Saturday, March 7, 2015

Parse the MFT in PowerShell


[This post has been deprecated.  During the development of PowerForensics, I have decided to move away from the Sleuth Kit naming convention in favor of the artifact's true names (ex. Get-IStat has become Get-MFTRecord and Get-ICat has become Get-ContentRaw.  For a better explanation of PowerForensic's capabilities please follow my "On the Forensics Trail" series.]



Over the past year or so I have been thinking about the best way to implement a Digital Forensic framework from within PowerShell.  Recently, I wrote a PowerShell cmdlet in C# to parse the Windows Prefetch file for useful forensic artifacts, but I quickly realized that accessing files directly is not forensically sound.  

During my search for solutions, I came across clymb3r's blog post about his Invoke-Ninjacopy cmdlet and thought that I could use this methodology for my Forensic framework.  One of the components of Invoke-Ninjacopy is a DLL that parses the NTFS file system, and upon reviewing the DLL project I decided that porting it to a C# assembly library would be a very logical starting point for PowerForensics.  With the help of Brian Carrier's File System Forensics book, for context, I was able to reproduce the NTFS parsing code in C#.  

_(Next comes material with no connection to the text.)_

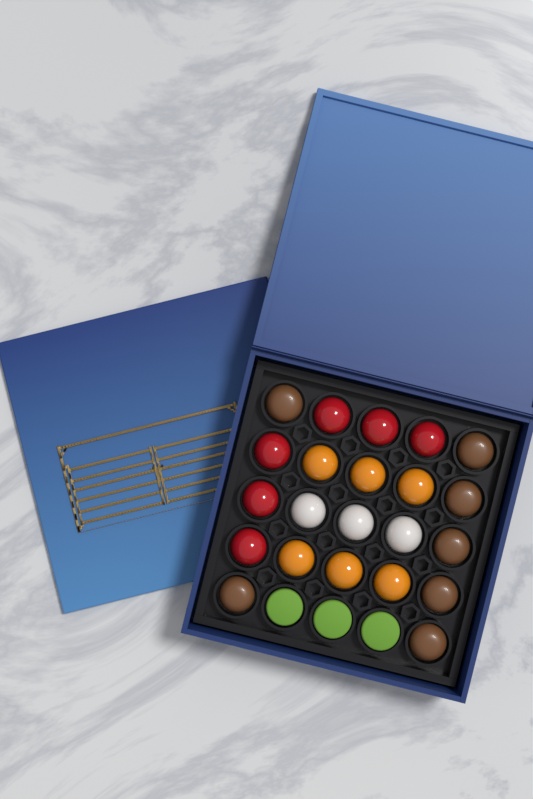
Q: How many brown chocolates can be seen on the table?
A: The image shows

PowerForensics works by opening a read handle to the logical volume (such as the C Drive), and parsing the NTFS structures within the volume's raw bytes.

NOTE: PowerShell must be run as administrator to access the Volume's file handle.

The rest of this post describes some of the initial capabilities presented by PowerForensics.

Get-IStat
While writing the code for PowerForensics, I realized that I was starting to reproduce some of the functionality inherent in The Sleuth Kit, so I decided to maintain a similar naming convention to those tools (ex. Get-FSStat, Get-IStat, Get-ICat) for continuity purposes.

Get-IStat is a cmdlet that can be used to return the MFT Entry for a specified file.  The file can be specified by its Path or via its Index Number (what record it is in the MFT).  Additionally, the investigator can specify what Logical Volume they want to investigate through the VolumeName parameter (Remember that the volume must be using NTFS as its file system).


FileRecord Object

Get-IStat returns a custom FileRecord object.  This object is built into PowerForensics, and represents a File Record in the Master File Table.  In the context of this post the important properties of the FileRecord object are the RecordNumber, the record's index into the MFT, and the Attribute Array, the records attribute objects. 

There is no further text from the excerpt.